International Business Machines (NYSE:IBM) trades near an all-time high. Valuation is close to "Buffett" levels given his purchases in Q3 and certainly don't look like a problem at 9.6X EV/EBITDA. From a technical perspective, it's not really overbought and not overextended. I don't expect material profit-taking for "Big Blue".

Nisource (NYSE:NI) is nearing the top of a very long sideways range that was breached to the downside briefly in late 2008 and early 2009. The stock has more than doubled over the past few years. The valuation is above-average on a PE basis for the past decade but still below prior peaks. Similarly, the dividend yield at 4.1% is near a 4% floor that has been intact for the past decade and below the 5% median, but that's not surprising. The stock isn't too overbought but is looking a litle extended in the rally. I think that NI as well as Utilities in general could see a bit of profit-taking as the calendar turns.

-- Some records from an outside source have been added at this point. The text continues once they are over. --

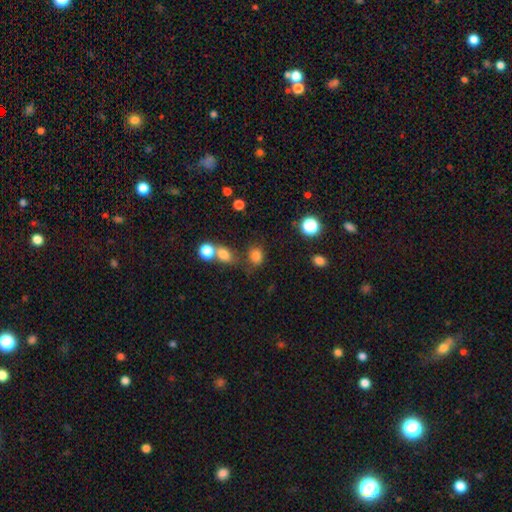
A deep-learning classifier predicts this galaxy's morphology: smooth_or_featured: smooth (p=0.78) [alt: star or artifact p=0.15]
how_rounded: round (p=0.60) [alt: in between p=0.38]
merging: none (p=0.64) [alt: merger p=0.16]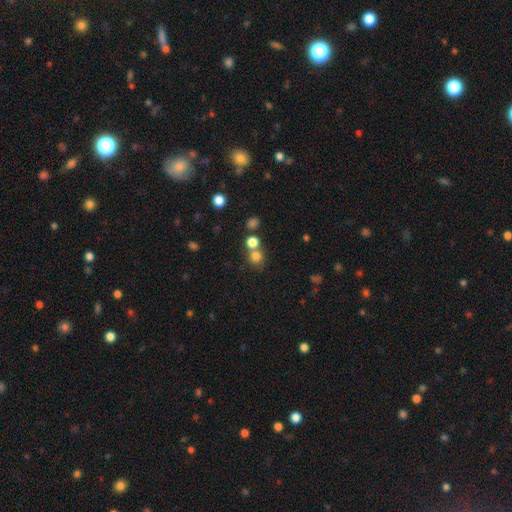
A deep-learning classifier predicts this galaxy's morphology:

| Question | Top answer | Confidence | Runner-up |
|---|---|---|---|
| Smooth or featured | smooth | 77% | star or artifact (15%) |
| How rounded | round | 86% | in between (13%) |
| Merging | none | 57% | merger (32%) |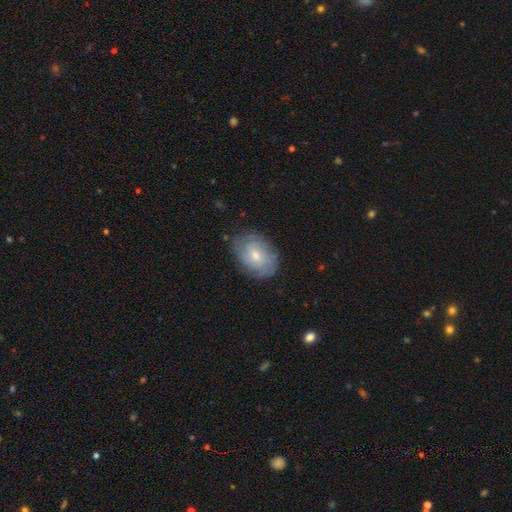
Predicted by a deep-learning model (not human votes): Morphology: type=smooth (46%, tied with featured or disk); merging=none (74%).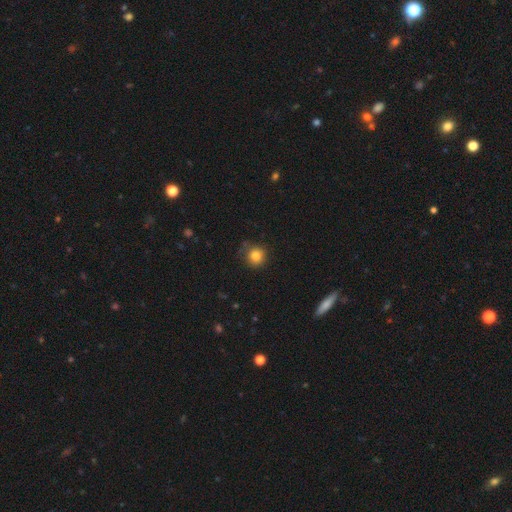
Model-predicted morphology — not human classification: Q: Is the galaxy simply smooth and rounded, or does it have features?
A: smooth — 83%.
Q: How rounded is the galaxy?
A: round — 90%.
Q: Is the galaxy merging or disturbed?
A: none — 76%.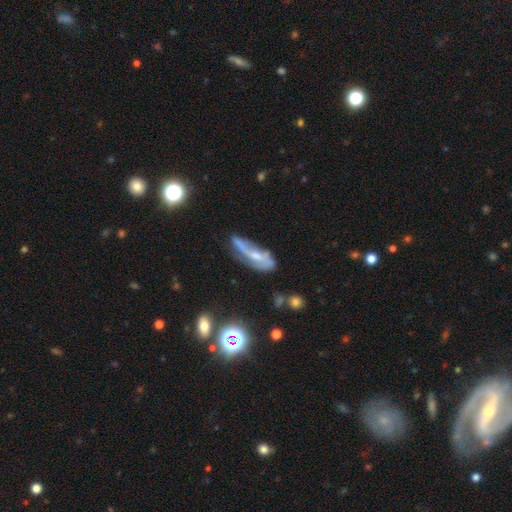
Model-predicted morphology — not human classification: Overall: featured or disk (62%; smooth 27%). Edge-on disk: no (78%). Merging: none (40%; minor disturbance 30%).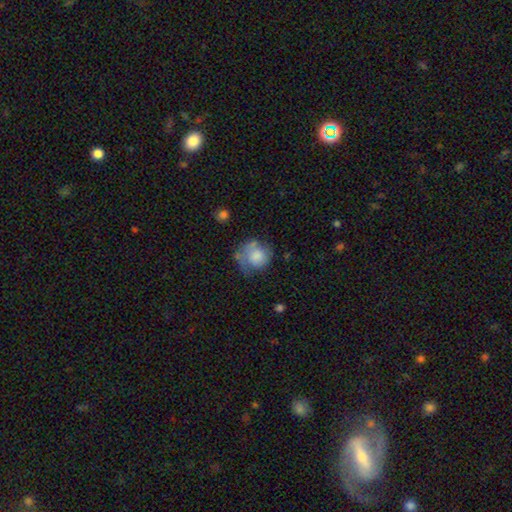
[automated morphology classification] smooth-or-featured: smooth: 68% | featured or disk: 25% | star or artifact: 8%
  how-rounded: round: 76% | in between: 23% | cigar-shaped: 1%
  merging: none: 40% | minor disturbance: 30% | major disturbance: 23% | merger: 7%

We have looked at 10 big winners that met some other criteria. While a few seem somewhat vulnerable to potential deferred selling, I didn't see any real table-pounders. If you own any of these stocks or are looking to buy them, it might make sense to be a bit cautious in the very near-term later this month. Also, while I have looked at just the S&P 500, there are many smaller companies that might fit these same criteria as well. Finally, note that there is generally a defensive nature to the majority of these stocks. A more bullish market environment could lead to some supply of these stocks as their happy owners look to take advantage of other opportunities. On the flip-side, a nasty downturn in the market could also draw in sellers.

Disclosure: I have no positions in any stocks mentioned, and no plans to initiate any positions within the next 72 hours.